Image Copies: Originals or Derivatives?


7 July 2014

The debate continues. When we use an image copy, do we consider that to be an original or a derivative?

As with all other aspects of research, it depends—which means it is a judgment call we make on the basis of a thoughtful evaluation of what we're using. That judgment is a lot more meaningful than a label.

Today's images, taken from successive pages of a microfilm tax roll, demonstrate the folly of applying any one-size-fits-all label.

EE 1.26 offers this advice:

"Image copies are typically defined as photographic reproductions made digitally or on film. Theoretically, they are the equivalent of an original. However, they may or may not be of equal merit.

"Modern history researchers rely heavily upon microform and digital images, not only for long-distance access but also to preserve the fragile originals. Yet any image copy can present problems.

"Imagers may have missed a page of a register or a loose document from a file. They may have had difficulty filming text in the crack of a record book. Lighting conditions might have produced inferior copies. Moreover, the black-and-white medium long used for image copies can mask content problems that are visible on the original, such as erasures in a record and alterations or additions in a different color or type. Photocopies made by other researchers also may have been altered to provide evidence for one purpose or another.

"As history researchers, we are justified in treating image copies as originals so long as

  • the images are legible; and
  • their information does not conflict with other evidence.

"In case of conflicts or poor legibility, we should treat the image copy as a derivative and seek access to the material from which the images were made."

Other fundamentals of evidence analysis are accessible in the "Sample Text Pages" module of this website.


IMAGE SOURCE: Photocopies made from Newton County, Mississippi, 1840 Combination Tax Roll, unnumbered pages; MDAH microfilm 5088; imaged from Record Group 29, Auditor of Public Accounts, Mississippi Department of Archives and History, Jackson.

Submitted byDebNCon Mon, 07/07/2014 - 20:21

When I download an image from a microfilmed copy of a document--be it a census, death record, or military pension file document--I upload it to Picasa and tweek it so it's aligned, the lighting is favorable, and the contrast is right for making print crisp. Wouldn't this be considered an original, since all I did was enhance the legibility?

Submitted byEEon Wed, 07/09/2014 - 10:41

Interesting question, Debra! It's also an issue that our online providers have to deal with regularly.

If we accept the premise that a responsibly prepared image is the equivalent of an otherwise unaccessible original, then we should also accept the premise that adjustments of the type you describe, to enhance legibility, do not devalue the credibility of the image.

As a side issue: If we perform these enhancements while our citation simply credits an online provider, then others who use that provider will not get the same quality image.
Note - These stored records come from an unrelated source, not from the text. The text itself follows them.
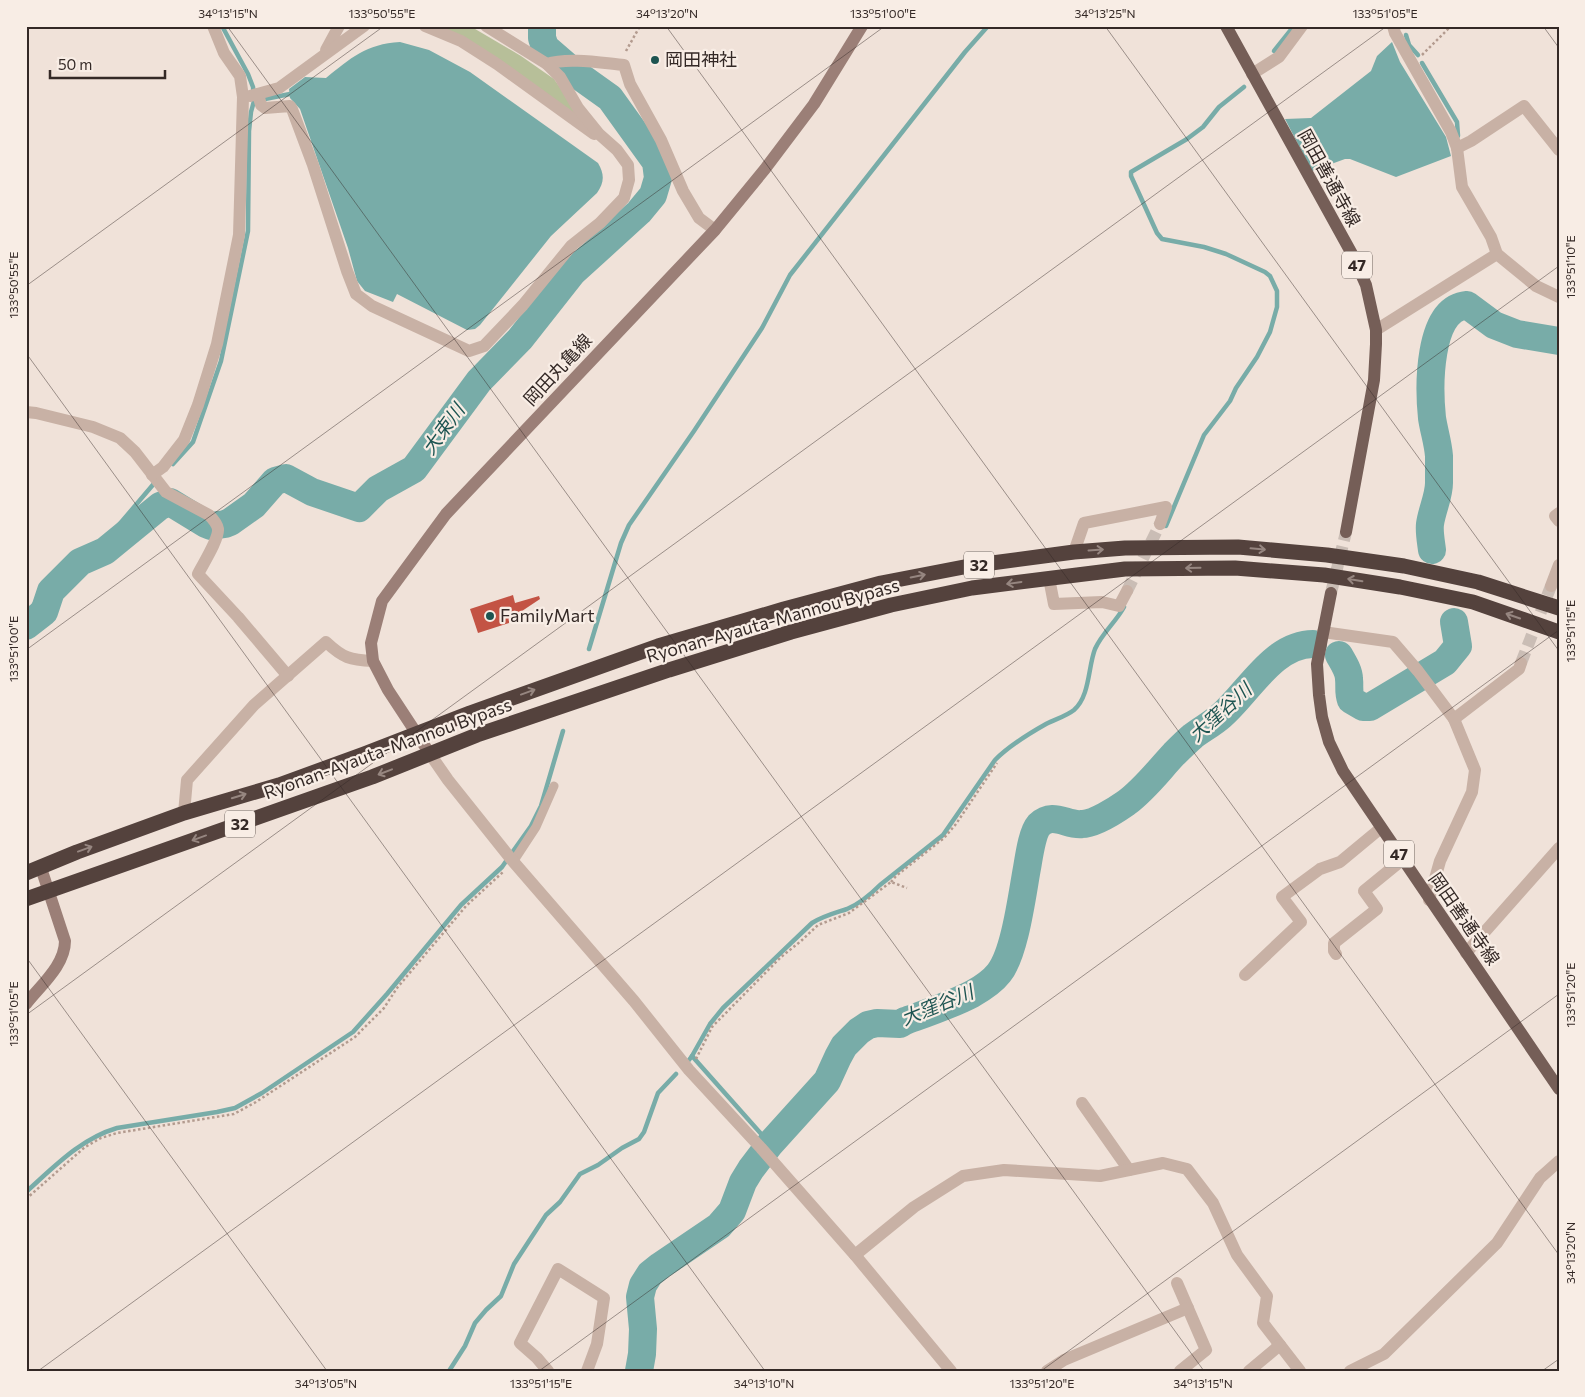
<svg xmlns="http://www.w3.org/2000/svg" width="1585" height="1397" viewBox="0 0 1585 1397" font-family="Commissioner,'Noto Sans JP',sans-serif">
<style>
.green{fill:#b7bf99}
.water{fill:#78aca8}
.lines{fill:none;stroke-linecap:round;stroke-linejoin:round}
.stream{stroke:#78aca8;stroke-width:4.5}
.river{stroke:#78aca8;stroke-width:28}
.building{fill:#c35344}
.street-tunnel{stroke:#cabdb5;stroke-width:12;stroke-dasharray:12 6;stroke-linecap:butt}
.primary-tunnel{stroke:#cabdb5;stroke-width:12;stroke-dasharray:12 6;stroke-linecap:butt}
.path{stroke:#b39b8f;stroke-width:2.5;stroke-dasharray:2.5 2.5;stroke-linecap:butt}
.lane{stroke:#c8b1a5;stroke-width:9}
.street{stroke:#c8b1a5;stroke-width:12}
.secondary{stroke:#9b7f77;stroke-width:12}
.primary{stroke:#755e57;stroke-width:12}
.highway{stroke:#54423d;stroke-width:15}
.oneway{stroke:#968680}
.ticks{fill:none;stroke:#342926;stroke-width:1;stroke-opacity:0.45}
.poi-dot{fill:#1d5451;stroke:#f8ede5;stroke-width:2}
.labels{text-anchor:middle;stroke-width:4.5;stroke-linejoin:round;paint-order:stroke}
.shield{fill:#f8ede5;stroke:#6f645f;stroke-width:1}
.shield-label{font-size:16px;font-weight:bold;fill:#342926}
.poi-label{font-size:18px;fill:#342926;stroke:#f8ede5;text-anchor:start}
.street-label{font-size:18px;fill:#342926;stroke:#f8ede5}
.water-label{font-size:19px;font-style:italic;fill:#1d5451;stroke:#f8ede5}
.neatline{fill:none;stroke:#342926;stroke-width:2}
.ticks-label{font-size:12px;text-anchor:middle;fill:#342926}
</style>
<rect width="100%" height="100%" fill="#f0e2d9"/>
<polygon class="green" points="437,26 470,26 521,56 554,79 586,124"/>
<g class="water">
<path d="M400,42L429,50L470,72L598,163C605,175 604,183 597,193L551,236L480,325L475,329L467,330L397,294L393,302L365,291L357,281L348,248L300,109L290,98L289,89L305,77L326,78C351,58 366,44 400,42Z"/>
<polygon points="1392,42 1400,62 1446,137 1451,156 1396,177 1350,159 1345,159 1312,171 1285,119 1311,118 1371,71 1377,56"/>
</g>
<g class="lines">
<g class="stream">
<polyline points="1406,35 1409,45 1418,55"/>
<polyline points="1274,51 1294,26"/>
<polyline points="1422,63 1457,122 1458,136"/>
<polyline points="260,100 295,93"/>
<polyline points="173,464 193,442 221,361 248,231 249,131 251,112 254,101 253,87 248,74 222,26"/>
<polyline points="1166,526 1204,435 1230,401 1236,388 1257,357 1270,332 1277,307 1277,291 1270,276 1265,272 1226,254 1204,247 1162,239 1157,233 1131,176 1131,172 1187,139 1203,127 1219,107 1244,87"/>
<polyline points="26,611 32,607 63,568 75,557 98,545 112,533 157,480"/>
<polyline points="589,649 621,543 629,525 694,431 762,328 790,275 965,52 988,26"/>
<polyline points="692,1056 770,1144"/>
<path d="M689,1060L692,1056L710,1024L723,1008L812,923C823,916 835,913 847,909C859,904 871,894 880,885L943,835L995,760C1008,747 1030,733 1046,724C1055,719 1065,717 1074,710C1090,696 1088,667 1095,649C1102,633 1116,622 1124,607"/>
<path d="M26,1192C54,1167 80,1139 117,1128L217,1112L235,1108L262,1093L353,1032L387,994L461,905L502,867L531,826L541,806L563,731"/>
<polyline points="449,1371 465,1346 475,1323 486,1310 501,1296 514,1264 546,1215 560,1202 580,1174 598,1165 622,1148 639,1139 644,1132 658,1093 676,1074"/>
</g>
<g class="river">
<path d="M1432,550C1431,542 1429,532 1430,524C1432,510 1439,496 1439,483C1439,474 1439,465 1439,456C1438,443 1434,431 1432,418C1429,389 1427,309 1467,305L1494,325L1517,334L1559,341"/>
<polyline points="26,626 44,612 51,591 80,562 105,551 160,506 170,502 206,524 211,526 225,524 230,522 254,505 275,481 286,478 312,492 359,508 378,489 414,469 479,381 520,339 572,273 639,212 653,195 658,178 656,162 610,98 575,73 545,47 542,38 542,26"/>
<path d="M1339,655C1343,662 1349,671 1349,679C1350,687 1348,692 1351,700L1363,707H1370L1445,662L1458,646L1454,622"/>
<path d="M639,1371L642,1354L643,1329L640,1297L643,1285L650,1274L660,1266L719,1226L732,1211L743,1182L751,1169L770,1144L827,1081L838,1057L844,1046L859,1031L868,1025L877,1023L900,1024L905,1021C927,1013 951,1005 972,994C981,989 992,982 999,973C1015,953 1022,895 1027,868C1029,857 1032,833 1039,825C1053,811 1067,826 1082,824C1094,824 1116,810 1126,803C1145,789 1158,771 1174,754C1180,748 1186,742 1193,736C1202,729 1212,724 1221,716C1248,693 1273,644 1313,644"/>
</g>
</g>
<polygon class="building" points="513,595 515,603 539,596 540,599 519,613 520,616 509,620 509,623 478,633 470,609"/>
<g class="lines">
<g class="street-tunnel">
<polyline points="1127,591 1160,524"/>
<polyline points="1521,663 1551,586"/>
</g>
<polyline class="primary-tunnel" points="1331,593 1346,532"/>
<g class="path">
<polyline points="626,51 640,26"/>
<polyline points="1422,55 1451,26"/>
<polyline points="891,882 896,876 944,838 956,824 997,763"/>
<polyline points="696,1059 712,1027 781,957 801,941 818,925 849,913 891,882 907,888"/>
<polyline points="26,1199 85,1147 101,1138 117,1133 234,1114 256,1102 355,1037 384,1008 397,988 466,906 503,872"/>
</g>
<polyline class="lane" points="513,862 536,827 554,786"/>
<g class="street">
<polyline points="425,26 461,41 497,64 594,134"/>
<path d="M486,26L547,64C568,57 602,63 624,65L630,84L661,140L683,191L699,218L715,230"/>
<polyline points="1393,26 1395,33 1451,132 1457,148 1462,187 1491,237 1497,254 1536,286 1559,297"/>
<polyline points="326,50 339,26"/>
<polyline points="1252,74 1279,57 1302,26"/>
<polyline points="258,94 261,105 265,108 290,106 292,109 313,165 347,271 356,294 372,306 469,351 484,346 523,305 571,246 600,223 624,198 629,180 628,165 617,150 599,134 578,108 560,77 547,64"/>
<polyline points="250,96 279,88 364,26"/>
<polyline points="1457,148 1471,141 1524,106 1559,150"/>
<polyline points="1376,330 1497,254"/>
<path d="M26,412L36,413L93,427L120,438L135,452L166,492L209,515C213,519 217,523 218,529C219,539 203,564 198,574L238,617L288,676"/>
<polyline points="152,475 163,467 184,440 198,405 217,344 239,235 243,97 240,76 224,53 213,26"/>
<polyline points="1559,513 1555,516 1559,521"/>
<polyline points="1074,552 1084,523 1166,507 1160,524"/>
<polyline points="1049,578 1054,604 1102,602 1119,606 1127,591"/>
<polyline points="1551,586 1559,565"/>
<polyline points="1323,632 1393,642 1418,671 1454,719 1475,770 1472,792 1440,861 1429,900"/>
<polyline points="1454,719 1519,669 1521,663"/>
<polyline points="430,754 448,780 511,859 634,1001 689,1070 761,1148 855,1255 951,1371"/>
<path d="M184,813L187,780L254,705L326,642C343,658 350,660 373,661"/>
<polyline points="1466,953 1559,848"/>
<polyline points="1336,954 1334,951 1334,943 1377,909 1364,891 1402,860"/>
<polyline points="1245,975 1301,922 1282,897 1320,869 1340,862 1381,828"/>
<polyline points="1082,1103 1129,1170"/>
<polyline points="855,1255 914,1207 963,1176 1004,1170 1100,1176 1163,1163 1187,1169 1213,1203 1237,1255 1267,1296 1263,1323 1300,1371"/>
<polyline points="1177,1283 1206,1350 1180,1371"/>
<polyline points="548,1371 537,1358 520,1343 558,1269 604,1298 597,1344 587,1371"/>
<polyline points="1047,1371 1064,1360 1188,1308"/>
<polyline points="1249,1371 1280,1345"/>
<polyline points="1350,1371 1384,1354 1497,1243 1540,1178 1559,1161"/>
</g>
<g class="secondary">
<polyline points="430,754 388,690 373,661 371,643 382,601 446,514 715,230 765,169 814,104 862,26"/>
<path d="M26,1004C41,985 65,965 65,941L41,868"/>
</g>
<g class="primary">
<polyline points="1226,26 1352,254 1366,285 1376,330 1376,344 1374,380 1346,532"/>
<polyline points="1331,593 1317,664 1319,695 1322,717 1329,742 1343,771 1559,1089"/>
</g>
<g class="highway">
<polyline points="26,873 77,852 184,813 279,785 364,754 470,713 658,646 784,609 881,583 969,566 1074,552 1125,548 1238,547 1327,555 1404,566 1478,582 1559,608"/>
<polyline points="26,899 372,777 477,735 669,670 791,632 891,605 972,588 1125,569 1235,568 1324,575 1400,587 1473,602 1559,632"/>
</g>
</g>
<defs><path id="oneway-shaft" d="M-6 0H5M1.5-3L5.5 0L1.5 3" fill="none" stroke-width="1.6" stroke-linecap="round" stroke-linejoin="round" transform="scale(1.25)"/></defs>
<g class="oneway">
<use href="#oneway-shaft" transform="translate(1258 549) rotate(5)"/>
<use href="#oneway-shaft" transform="translate(1096 550) rotate(-4)"/>
<use href="#oneway-shaft" transform="translate(1193 568) rotate(179)"/>
<use href="#oneway-shaft" transform="translate(918 576) rotate(-11)"/>
<use href="#oneway-shaft" transform="translate(1355 580) rotate(-171)"/>
<use href="#oneway-shaft" transform="translate(1014 583) rotate(172)"/>
<use href="#oneway-shaft" transform="translate(1513 616) rotate(-161)"/>
<use href="#oneway-shaft" transform="translate(528 692) rotate(-20)"/>
<use href="#oneway-shaft" transform="translate(385 772) rotate(159)"/>
<use href="#oneway-shaft" transform="translate(239 796) rotate(-17)"/>
<use href="#oneway-shaft" transform="translate(199 838) rotate(160)"/>
<use href="#oneway-shaft" transform="translate(85 849) rotate(-20)"/>
</g>
<path class="ticks" d="M227,26L1204,1371M666,26L1559,1255M1105,26L1559,651M1543,26L1559,48M26,286L384,26M26,353L765,1371M26,650L885,26M26,957L327,1371M26,1015L1387,26M38,1371L1559,266M539,1371L1559,630M1041,1371L1559,994M1542,1371L1559,1359"/>
<g class="poi-dot">
<circle cx="655" cy="60" r="5"/>
<circle cx="490" cy="616" r="5"/>
</g>
<g class="labels">
<g class="shield">
<rect x="1342" y="251.5" width="30" height="27" rx="4"/>
<rect x="964" y="551.5" width="30" height="27" rx="4"/>
<rect x="225" y="810.5" width="30" height="27" rx="4"/>
<rect x="1384" y="840.5" width="30" height="27" rx="4"/>
</g>
<g class="shield-label">
<text x="1357" y="271">47</text>
<text x="979" y="571">32</text>
<text x="240" y="830">32</text>
<text x="1399" y="860">47</text>
</g>
<g class="poi-label">
<text x="665" y="66">岡田神社</text>
<text x="500" y="622">FamilyMart</text>
</g>
<g class="street-label">
<text transform="translate(1329 178) rotate(61)" y="6">岡田善通寺線</text>
<text transform="translate(558 370) rotate(-47)" y="6">岡田丸亀線</text>
<text transform="translate(773 621) rotate(-16)" y="6">Ryonan-Ayauta-Mannou Bypass</text>
<text transform="translate(388 749) rotate(-20)" y="6">Ryonan-Ayauta-Mannou Bypass</text>
<text transform="translate(1464 919) rotate(55)" y="6">岡田善通寺線</text>
</g>
<g class="water-label">
<text transform="translate(443 429) rotate(-54)" y="7">大束川</text>
<text transform="translate(1220 712) rotate(-42)" y="7">大窪谷川</text>
<text transform="translate(937 1005) rotate(-22)" y="7">大窪谷川</text>
</g>
</g>
<rect width="1585" height="1397" fill="none" stroke="#f8ede5" stroke-width="55"/>
<path d="M50 70v8h115v-8" fill="none" stroke="#342926" stroke-width="2.5"/>
<text x="58" y="70" font-size="15" fill="#342926" stroke="#f8ede5" stroke-width="4" paint-order="stroke">50 m</text>
<rect x="28" y="28" width="1530" height="1342" class="neatline"/>
<g class="ticks-label">
<text x="228" y="18">34°13'15"N</text>
<text x="382" y="18">133°50'55"E</text>
<text x="667" y="18">34°13'20"N</text>
<text x="883" y="18">133°51'00"E</text>
<text x="1105" y="18">34°13'25"N</text>
<text x="1385" y="18">133°51'05"E</text>
<text transform="translate(1571 267) rotate(-90)" y="4">133°51'10"E</text>
<text transform="translate(14 285) rotate(-90)" y="4">133°50'55"E</text>
<text transform="translate(1571 631) rotate(-90)" y="4">133°51'15"E</text>
<text transform="translate(14 649) rotate(-90)" y="4">133°51'00"E</text>
<text transform="translate(1571 995) rotate(-90)" y="4">133°51'20"E</text>
<text transform="translate(14 1014) rotate(-90)" y="4">133°51'05"E</text>
<text transform="translate(1571 1253) rotate(-90)" y="4">34°13'20"N</text>
<text x="326" y="1388">34°13'05"N</text>
<text x="541" y="1388">133°51'15"E</text>
<text x="764" y="1388">34°13'10"N</text>
<text x="1042" y="1388">133°51'20"E</text>
<text x="1203" y="1388">34°13'15"N</text>
</g>
</svg>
Something that might be legible on our lighting-enhanced image might not be legible on the image the other person is viewing. As a consequence, our readers might reasonably question our assertion that the image says what we attribute to it. For that reason, many researchers prefer to add a statement to their citation that says something to this effect: "image enhanced using Picasa lighting and contrast settings to increase legibility; none of the document's content has been altered."

Submitted byLanaPlayerPorteron Tue, 07/15/2014 - 15:37

In reply to by EE

I am a little OCD & tend to "Tweak" Images of documents and also photos.
In addition to adding a statement to a source citation indicating the image was enhanced (specifying the way in which altered) as the EE Editor explained, I personally have found it extremely useful to also keep a copy of the image as it was BEFORE any adjustments. I indicate not only that I have enhanced the image but that upon request I also can provide a copy of the image as it was before I made any adjustments.
I learned the hard way that even just "minor" adjustments to make an image clearer can at times inadvertently remove useful information.
For instance, once using lighting & contrast adjustments on a census image I accidentally removed a small mark that was purposefully put there by the census taker yet was so light that a slight adjustment to the lighting caused the mark to disappear. Luckily I caught my mistake however it made me realize how easy it is to accidentally remove important information.
This also happens frequently when enhancing images of damaged photos. Once while removing creases and lines caused by damage to a photo I realized after reading a story about the person in the photo that she was once abducted by Indians and given a tattoo on her chin. The tattoo was two small lines. Those lines looked to me initially to be part of the damage to the photo as there were scratches on the photo in the same area that looked extremely similar. Had I not researched her history and had kept the "original" in addition to my "enhanced" photo, important historical evidence backing up her story would have been lost.
The moral of my story is to (1) be extremely careful when "enhancing" images (2) include a statement describing ANY adjustments made (3) always adjust a copy & keep a copy of the unedited version.